Sin saber muy bien cómo, ahuyentó el dolor que sentía en la cabeza para poder centrarse en la situación crítica en la que se encontraban. Era primordial convencer a los partos de su historia.
—¿Dónde están los mentirosos que nos acusaron de huir, señor? Por lo menos, dejadnos escuchar la acusación en boca de ellos.
Pacorus se sorprendió.
—Es justo, señor —dijo Ishkan.
—¿Para qué molestarnos? —protestó Vahram—. ¡Miradles! ¡Es obvio que estos perros son culpables!

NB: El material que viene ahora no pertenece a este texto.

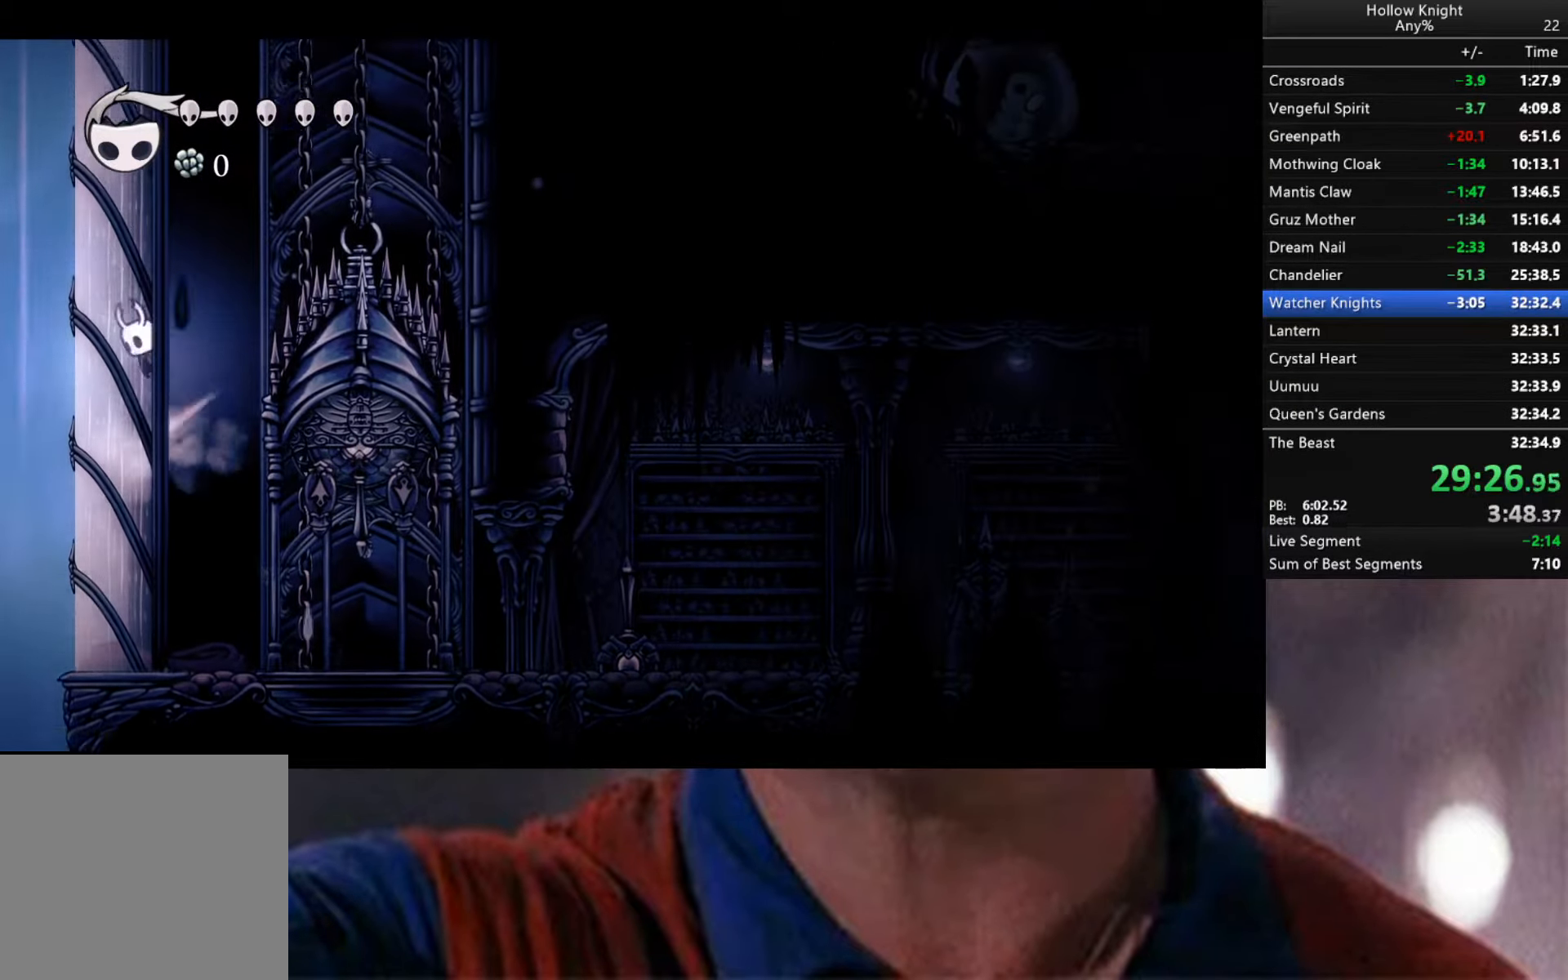
{"buttons": ["A"], "left_stick": "down-left", "right_stick": "center", "events": [[66, "A", "up"], [116, "A", "down"], [366, "A", "up"], [433, "A", "down"]]}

El comandante miró larga e intencionadamente a su centurión jefe antes de levantar una mano. Un
optio
corrió a cumplir con la orden.
«¡Gracias, Mitra!» Romulus exhaló un leve suspiro de alivio. Era obvio que no todo iba sobre ruedas entre Pacorus y el
primus pilus
. Si aprovechaban la situación, tal vez les quedara alguna esperanza.
—Mientras esperamos, contadnos qué pasó —ordenó Vahram con brusquedad.
Romulus obedeció. Para cuando hubo terminado, por lo menos parecía que Ishkan le creía. Pero Pacorus, y sobre todo Vahram, permanecían impertérritos.
Le desesperaba que Brennus no ayudara en nada. Estaba al lado de Romulus mirando al suelo.
Los partos empezaron a hablar rápidamente en su idioma. A juzgar por los gestos y los movimientos de brazos, era obvio que el
primus pilus
los quería a los dos muertos. Ishkan era más comedido y hablaba con voz pausada y profunda, mientras que Pacorus reflexionaba con ojos entrecerrados.
Al final, el
optio
regresó. Novius, Optatus y Ammias iban dos pasos por detrás de él. Quedaba claro que los acababan de despertar. Pero todo su cansancio desapareció cuando vieron a Romulus y a Brennus.
Novius contrajo el rostro de odio y farfulló algo a sus compañeros.
—Este joven soldado dice que mentís —anunció Pacorus sin preámbulos—. Que, de hecho, tú y tus compañeros fuisteis quienes huyeron.